* [JOB]: Write out every line of text in the records below, word for word, and leave out the pictures.

* [RECORDS FOR PROCESSING]:
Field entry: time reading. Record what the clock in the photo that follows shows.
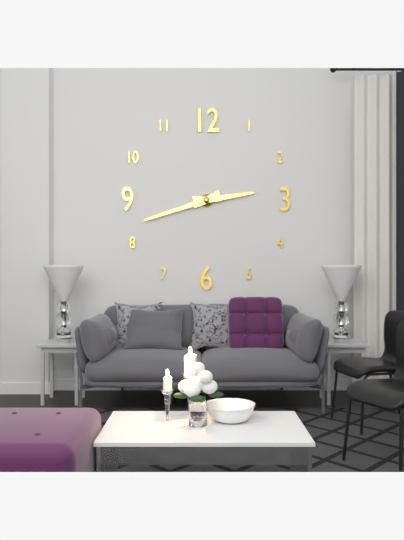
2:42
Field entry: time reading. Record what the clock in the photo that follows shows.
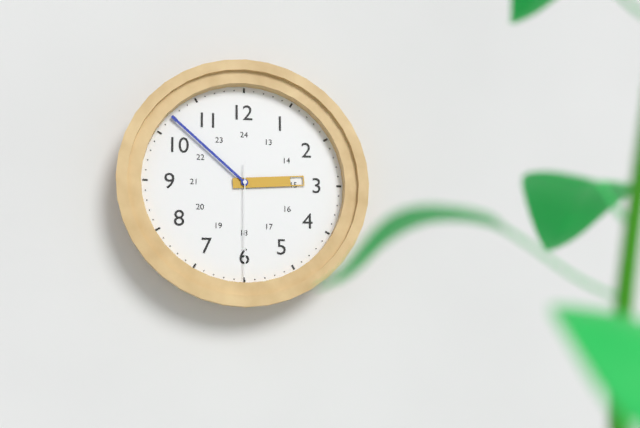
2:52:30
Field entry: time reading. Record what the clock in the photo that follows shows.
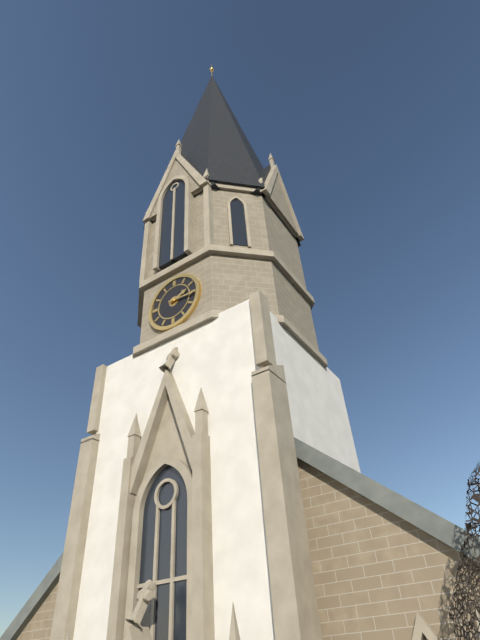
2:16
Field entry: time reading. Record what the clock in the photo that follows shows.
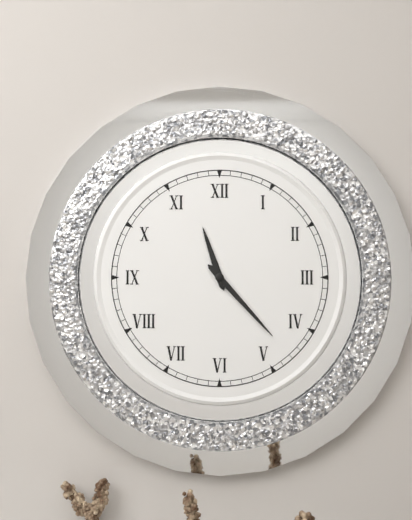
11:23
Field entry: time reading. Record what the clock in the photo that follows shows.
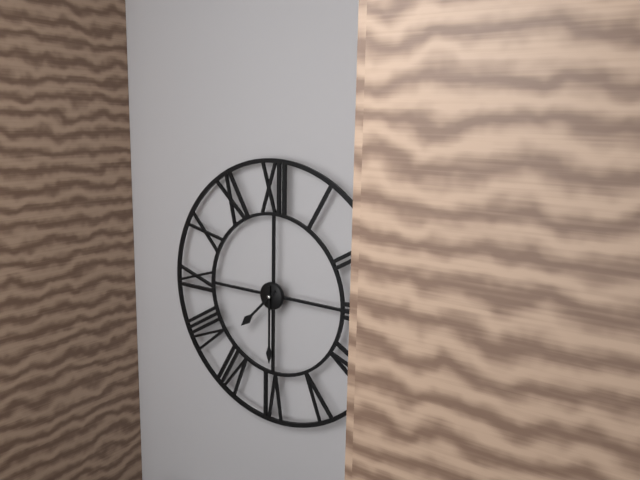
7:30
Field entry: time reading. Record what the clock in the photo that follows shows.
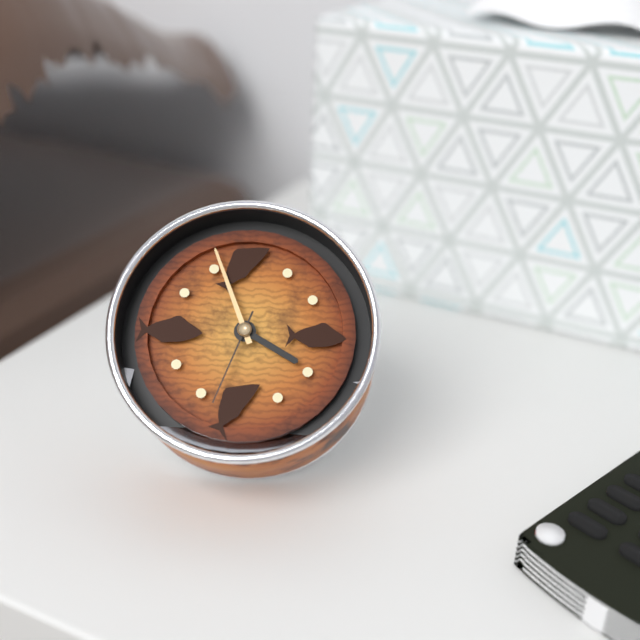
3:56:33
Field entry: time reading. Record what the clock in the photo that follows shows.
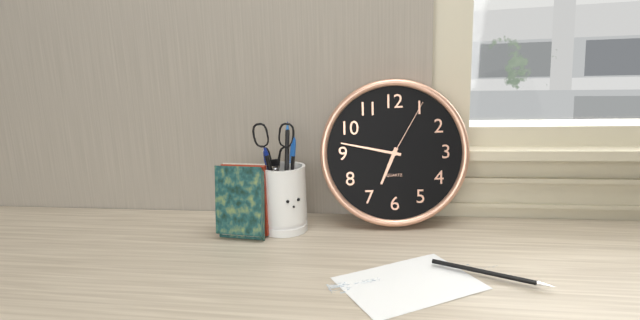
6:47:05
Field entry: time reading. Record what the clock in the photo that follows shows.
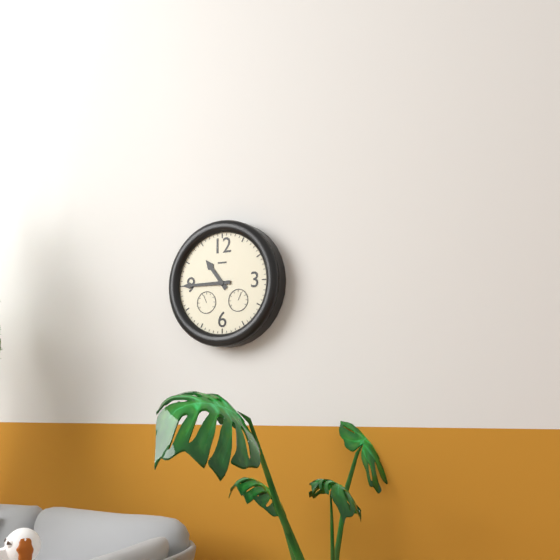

* [COMPLETE RESPONSE]:
Field entry: time reading. Record what the clock in the photo that follows shows.
2:42
Field entry: time reading. Record what the clock in the photo that follows shows.
2:52:30
Field entry: time reading. Record what the clock in the photo that follows shows.
2:16
Field entry: time reading. Record what the clock in the photo that follows shows.
11:23
Field entry: time reading. Record what the clock in the photo that follows shows.
7:30
Field entry: time reading. Record what the clock in the photo that follows shows.
3:56:33
Field entry: time reading. Record what the clock in the photo that follows shows.
6:47:05
Field entry: time reading. Record what the clock in the photo that follows shows.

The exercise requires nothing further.